Alain de Botton has addressed love, happiness and religion. Now he wants to investigate pornography in the belief it can be turned into a moral and noble industry.
The philosopher wants to bring together leading figures within the porn movement and the arts to identify a “new pornography” which is more socially acceptable and is “fit for thoughtful, good human beings”.
He has put forward the initiative as part of the School of Life movement which he founded as a means of offering advice on how people can lead a fulfilled life in the modern world.
He said society is “awash with porn” which “represents a threat” both to the people who create it and to those who consume it, but he is convinced that it need not be that way and that people can be sexual and virtuous simultaneously.
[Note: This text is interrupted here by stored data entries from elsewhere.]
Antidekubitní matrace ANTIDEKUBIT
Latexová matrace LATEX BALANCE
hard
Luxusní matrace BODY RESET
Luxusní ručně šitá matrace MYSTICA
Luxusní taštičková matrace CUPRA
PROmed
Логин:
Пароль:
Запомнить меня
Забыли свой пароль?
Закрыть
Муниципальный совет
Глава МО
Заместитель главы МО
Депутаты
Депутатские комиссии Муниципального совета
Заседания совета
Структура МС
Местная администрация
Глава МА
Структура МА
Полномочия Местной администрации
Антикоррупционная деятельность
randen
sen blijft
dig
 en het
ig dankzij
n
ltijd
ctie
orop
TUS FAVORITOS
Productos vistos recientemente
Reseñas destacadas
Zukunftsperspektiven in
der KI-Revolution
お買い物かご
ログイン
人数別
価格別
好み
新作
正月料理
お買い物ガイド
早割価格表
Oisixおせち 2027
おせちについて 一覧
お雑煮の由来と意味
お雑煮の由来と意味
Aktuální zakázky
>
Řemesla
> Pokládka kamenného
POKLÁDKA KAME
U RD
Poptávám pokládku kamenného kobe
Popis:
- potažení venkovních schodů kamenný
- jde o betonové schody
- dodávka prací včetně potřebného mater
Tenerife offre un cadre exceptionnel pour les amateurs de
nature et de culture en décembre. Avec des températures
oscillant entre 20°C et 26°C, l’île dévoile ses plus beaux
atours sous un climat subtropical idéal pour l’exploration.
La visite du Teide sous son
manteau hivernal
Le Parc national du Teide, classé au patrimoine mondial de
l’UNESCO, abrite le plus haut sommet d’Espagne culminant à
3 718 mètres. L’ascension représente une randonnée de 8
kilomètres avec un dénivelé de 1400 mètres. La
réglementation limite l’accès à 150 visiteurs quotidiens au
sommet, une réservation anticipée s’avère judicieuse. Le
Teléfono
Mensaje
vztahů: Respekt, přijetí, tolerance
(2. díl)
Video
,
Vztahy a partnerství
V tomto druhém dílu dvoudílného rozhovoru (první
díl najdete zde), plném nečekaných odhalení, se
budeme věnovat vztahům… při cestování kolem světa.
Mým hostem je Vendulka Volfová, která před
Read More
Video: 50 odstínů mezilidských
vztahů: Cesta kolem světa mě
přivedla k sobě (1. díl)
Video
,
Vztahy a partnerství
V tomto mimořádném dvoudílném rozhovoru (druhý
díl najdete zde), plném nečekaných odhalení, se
Pornography as it is presented today is divorced from the values that people generally aspire to for their day-to-day lives, he says. To use pornography is to turn to a brutish and exploitative set of values that bear little relation to the “other concerns which a reasonably sensible, moral, kind and ambitious person might have”.
The Ancient Greeks, he said, understood that there was no need to have to choose between “being human and being sexual”, he said, and maintained that there should be no need to do so in the 21st century.
“Ideally, porn would excite our lusts in contexts which also presented other, elevated sides of human nature - in which people were being witty, forinstance, or showing kindness, or working hard or being clever - so that our sexual excitement could bleed into, and enhance our respect for these other elements of a good life,” he said.
“No longer would sexuality have to be lumped together with stupidity, brutishness, earnestness and exploutation; it could instead be harnessed to what is noblest in us.”
The call for pornography to be re-considered comes at a time when there is concern in society about its easy availability on the internet. Earlier this month the government said it would consult on new attempts to protect children from internet pornography. Under new measures customers would have to opt in to being able to recieve adult content when they sign up for a broadband contract.
The School for Life project will create a ‘Better Porn’ website that is intended to display examples that parents would be comfortable with their children seeing.
De Botton argued: “As currently constituted, pornography asks that we leave behind our ethics, our aesthetic sense, andf our intelligence when we contemplate it.
“Yet it is possible to conceive of a version of pornography which wouldn’t force us to make such a stark choice between sex and virtue - a pornography in which sexual desire would be invited to suppert, rather than to undermine, our higher values.”